If something is missing:
The retry policy should only retry on 502, 503, 504 status codes—not 500.
Please update retryOn.httpStatusCodes.
Add Health Probes
Extend to include health probes:
Now add liveness and readiness probe configuration to my deployment:
- Liveness: HTTP GET /healthz, check every 10s, 3 failures to restart
- Readiness: HTTP GET /ready, check every 5s, 2 failures to remove from rotation
- Startup: HTTP GET /healthz, allow 2 minutes for startup
What you're learning: AI generates probe configuration. Verify the timing makes sense—startup probe should allow enough time, liveness should not be too aggressive.

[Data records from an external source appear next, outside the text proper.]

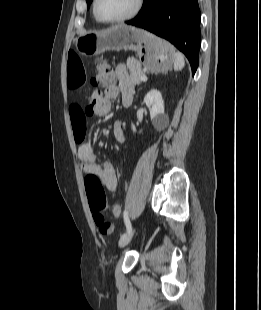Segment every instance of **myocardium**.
Segmentation results:
<instances>
[{
	"label": "myocardium",
	"instance_id": "f54148a6",
	"mask_svg": "<svg viewBox=\"0 0 261 310\" xmlns=\"http://www.w3.org/2000/svg\"><path fill=\"white\" fill-rule=\"evenodd\" d=\"M97 4H98V0H93L92 9H93V14L95 18L99 22H102L105 24H116V23H123V22L129 21L133 19L134 17H136L142 8L143 0H136L134 8L127 15L119 17V18H114V19H107V18L102 17L98 13Z\"/></svg>",
	"mask_w": 261,
	"mask_h": 310
}]
</instances>
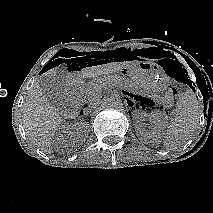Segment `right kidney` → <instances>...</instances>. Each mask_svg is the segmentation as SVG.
<instances>
[{"label":"right kidney","mask_w":213,"mask_h":213,"mask_svg":"<svg viewBox=\"0 0 213 213\" xmlns=\"http://www.w3.org/2000/svg\"><path fill=\"white\" fill-rule=\"evenodd\" d=\"M86 125L87 124L85 122H81V123H76L72 126L73 129L76 130L77 134L82 136V141L85 140L86 137L88 136Z\"/></svg>","instance_id":"right-kidney-1"}]
</instances>
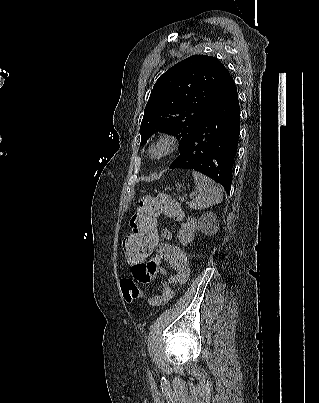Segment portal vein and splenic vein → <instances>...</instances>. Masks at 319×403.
Wrapping results in <instances>:
<instances>
[{"label": "portal vein and splenic vein", "mask_w": 319, "mask_h": 403, "mask_svg": "<svg viewBox=\"0 0 319 403\" xmlns=\"http://www.w3.org/2000/svg\"><path fill=\"white\" fill-rule=\"evenodd\" d=\"M184 197H187V195H185ZM184 197L180 198V200L184 201ZM191 197H193V195H191Z\"/></svg>", "instance_id": "portal-vein-and-splenic-vein-1"}]
</instances>
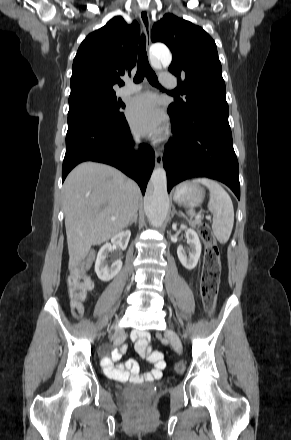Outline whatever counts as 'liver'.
<instances>
[{
    "mask_svg": "<svg viewBox=\"0 0 291 440\" xmlns=\"http://www.w3.org/2000/svg\"><path fill=\"white\" fill-rule=\"evenodd\" d=\"M137 184L119 170L101 163L83 162L63 185V209L69 269L128 226L138 211Z\"/></svg>",
    "mask_w": 291,
    "mask_h": 440,
    "instance_id": "obj_1",
    "label": "liver"
}]
</instances>
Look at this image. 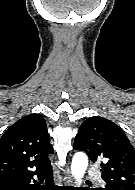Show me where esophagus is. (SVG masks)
Masks as SVG:
<instances>
[{"label":"esophagus","mask_w":135,"mask_h":190,"mask_svg":"<svg viewBox=\"0 0 135 190\" xmlns=\"http://www.w3.org/2000/svg\"><path fill=\"white\" fill-rule=\"evenodd\" d=\"M62 181H63V183L65 185H71L72 184V177L69 174V170L68 169H67V173H64Z\"/></svg>","instance_id":"34e87169"}]
</instances>
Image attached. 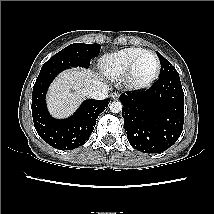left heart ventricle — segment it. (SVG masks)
<instances>
[{
  "instance_id": "1",
  "label": "left heart ventricle",
  "mask_w": 214,
  "mask_h": 214,
  "mask_svg": "<svg viewBox=\"0 0 214 214\" xmlns=\"http://www.w3.org/2000/svg\"><path fill=\"white\" fill-rule=\"evenodd\" d=\"M156 69V59L153 55H144L135 69V77L144 80L150 77Z\"/></svg>"
}]
</instances>
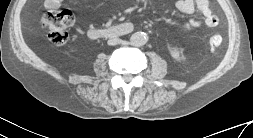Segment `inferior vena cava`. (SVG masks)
Wrapping results in <instances>:
<instances>
[{"label":"inferior vena cava","mask_w":253,"mask_h":138,"mask_svg":"<svg viewBox=\"0 0 253 138\" xmlns=\"http://www.w3.org/2000/svg\"><path fill=\"white\" fill-rule=\"evenodd\" d=\"M119 43H120V41L118 39H111V40H108V42H107V44L109 46H115V45H117Z\"/></svg>","instance_id":"1"}]
</instances>
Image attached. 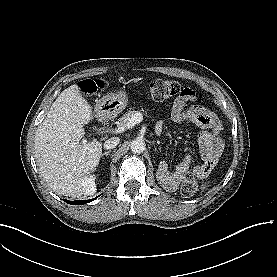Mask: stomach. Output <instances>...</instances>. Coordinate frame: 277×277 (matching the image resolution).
<instances>
[{"label":"stomach","instance_id":"1","mask_svg":"<svg viewBox=\"0 0 277 277\" xmlns=\"http://www.w3.org/2000/svg\"><path fill=\"white\" fill-rule=\"evenodd\" d=\"M128 104V96L124 90L104 96L101 100V108L110 115L122 112Z\"/></svg>","mask_w":277,"mask_h":277}]
</instances>
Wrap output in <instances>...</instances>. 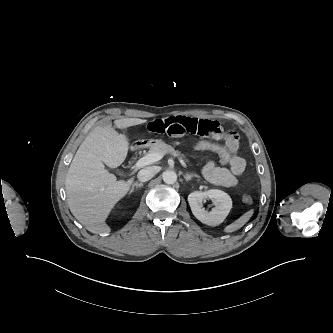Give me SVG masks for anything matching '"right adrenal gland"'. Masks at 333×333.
<instances>
[{"instance_id": "obj_1", "label": "right adrenal gland", "mask_w": 333, "mask_h": 333, "mask_svg": "<svg viewBox=\"0 0 333 333\" xmlns=\"http://www.w3.org/2000/svg\"><path fill=\"white\" fill-rule=\"evenodd\" d=\"M143 185H144L143 183L135 182V183L132 185L131 189H130V194L134 191V187L142 188Z\"/></svg>"}]
</instances>
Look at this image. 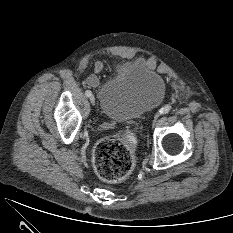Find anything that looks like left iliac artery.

Validate Complete Configuration
Before applying:
# Validate all resources
kubectl apply --dry-run=client -f resilience-config.yaml
# Check for conflicts
kubectl get pdb -A | grep task-api
kubectl get backendtrafficpolicy -n task-api
This iteration—specifying requirements, evaluating output, validating before apply—produces production-ready resilience configurations.
Safety Note
Resilience patterns interact with each other. Aggressive retries with long timeouts can cause request amplification during outages. Start with conservative settings: lower retry counts (2-3), shorter timeouts (10-30s), and longer backoff intervals (100ms-2s). Monitor your services during incident simulations before production deployment.